Reading CSV's and other delimited files with F#

F# really excels in automated code generation, type providers are a perfect example of this. These type providers will automatically generate types for your data based on sampling, which is provided inline, from a StreamReader or sometimes via URL. If you're exploring a new data source, like an API, these are wickedly sexy and effective tools. However, in production they can become a bit of pain to use and manage.


FEBRUARY 2, 2019

F# is absolutely loaded with what I'll call "language tools", and providers are an excellent example of this. Which makes it easy to forget that you will at times need to go lower and in most situations I'd suggest you'll either want to be there or inevitably wind up there.

Today we're going to focus on the task of parsing delimited files, most commonly comma-delimited, but often found with \t and | characters as well. For that, were going to be using CsvHelper, an incredible .NET library maintained by Josh Close & contributors.

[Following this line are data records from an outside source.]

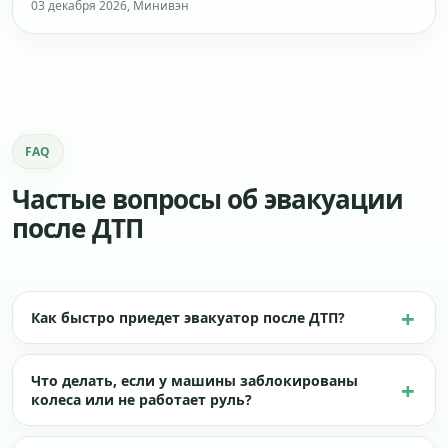
03 декабря 2026, Минивэн
FAQ
Частые вопросы об эвакуации
после ДТП
Как быстро приедет эвакуатор после ДТП?
Что делать, если у машины заблокированы
колеса или не работает руль?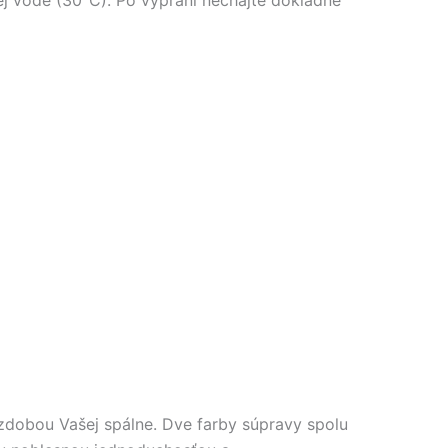
j vode (30°C). Po vypraní nechajte dôkladne
zdobou Vašej spálne. Dve farby súpravy spolu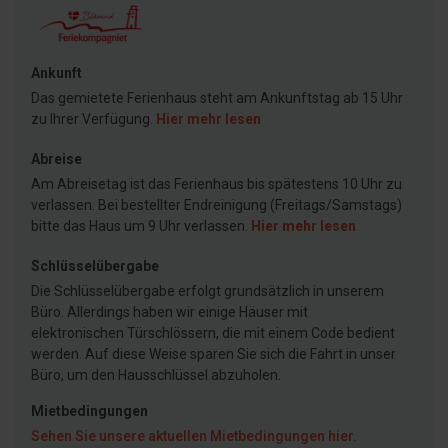
Ankunft
Das gemietete Ferienhaus steht am Ankunftstag ab 15 Uhr
zu Ihrer Verfügung.
Hier mehr lesen
Abreise
Am Abreisetag ist das Ferienhaus bis spätestens 10 Uhr zu
verlassen. Bei bestellter Endreinigung (Freitags/Samstags)
bitte das Haus um 9 Uhr verlassen.
Hier mehr lesen
Schlüsselübergabe
Die Schlüsselübergabe erfolgt grundsätzlich in unserem
Büro. Allerdings haben wir einige Häuser mit
elektronischen Türschlössern, die mit einem Code bedient
werden. Auf diese Weise sparen Sie sich die Fahrt in unser
Büro, um den Hausschlüssel abzuholen.
Mietbedingungen
Sehen Sie unsere aktuellen Mietbedingungen hier.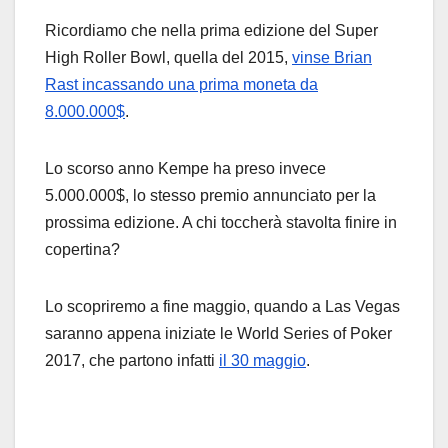
Ricordiamo che nella prima edizione del Super
High Roller Bowl, quella del 2015,
vinse Brian
Rast incassando una prima moneta da
8.000.000$
.
Lo scorso anno Kempe ha preso invece
5.000.000$, lo stesso premio annunciato per la
prossima edizione. A chi toccherà stavolta finire in
copertina?
Lo scopriremo a fine maggio, quando a Las Vegas
saranno appena iniziate le World Series of Poker
2017, che partono infatti
il 30 maggio
.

Using imperative libraries in F# typically means writing small adapter functions. Below is a code snippet demonstrating how you could do this in an extensible way by writing a function which is configurable at runtime.

For the purpose of the example, we'll focus on parsing pipe-delimited (i.e. |) files, as it often comes in handy when commas and tabs chafe.

module DelimitedFile

open System.IO
open CsvHelper 

/// Load, Parse and apply mapping
let read (config : Configuration) (map : CsvReader -> 'a) (path : string) =
    seq {
        use reader = new StreamReader(path = path)
        use csv = new CsvReader(reader, configuration = config)         

        csv.Read() |> ignore
        csv.ReadHeader() |> ignore

        while csv.Read() do
            yield map csv          
    }

/// Read pipe delimited files
let readPipe (map : CsvReader -> 'a) (path : string) = 
    let config = Configuration()
    config.Delimiter <- "|"
    readDelimited config path config 

To use simply provide a working file path and function with a CsvReader -> 'a signature.

type MyRecord = 
    { FullName : string }
    static member Create (fullName : string) = 
        { FullName = fullName }

let MyRecord =
    fromDelimited (reader : CsvReader) =
        MyRecord.Create (reader.GetField("full_name"))

let records = 
    "./some_delimited_file.txt" 
    |> DelimitedFile.readPipe MyRecord.fromDelimited 

records
|> Seq.iter (printfn "%A")

And that's it! You might be asking yourself why not use csv.GetRecords<MyRecord>? I personally like to avoid the [<CliMutable>] attribute when I can because that's one of the reasons I'm using F# in the first place. Creating new record types in F# is so terse that I am PERFECTLY happy to write my own mapping code, especially for tasks which involve consuming a reader.

It's important to remember that with very little code F# can be great at inteorping with imperative libraries, true to it's functional-first (but not purely functional) roots.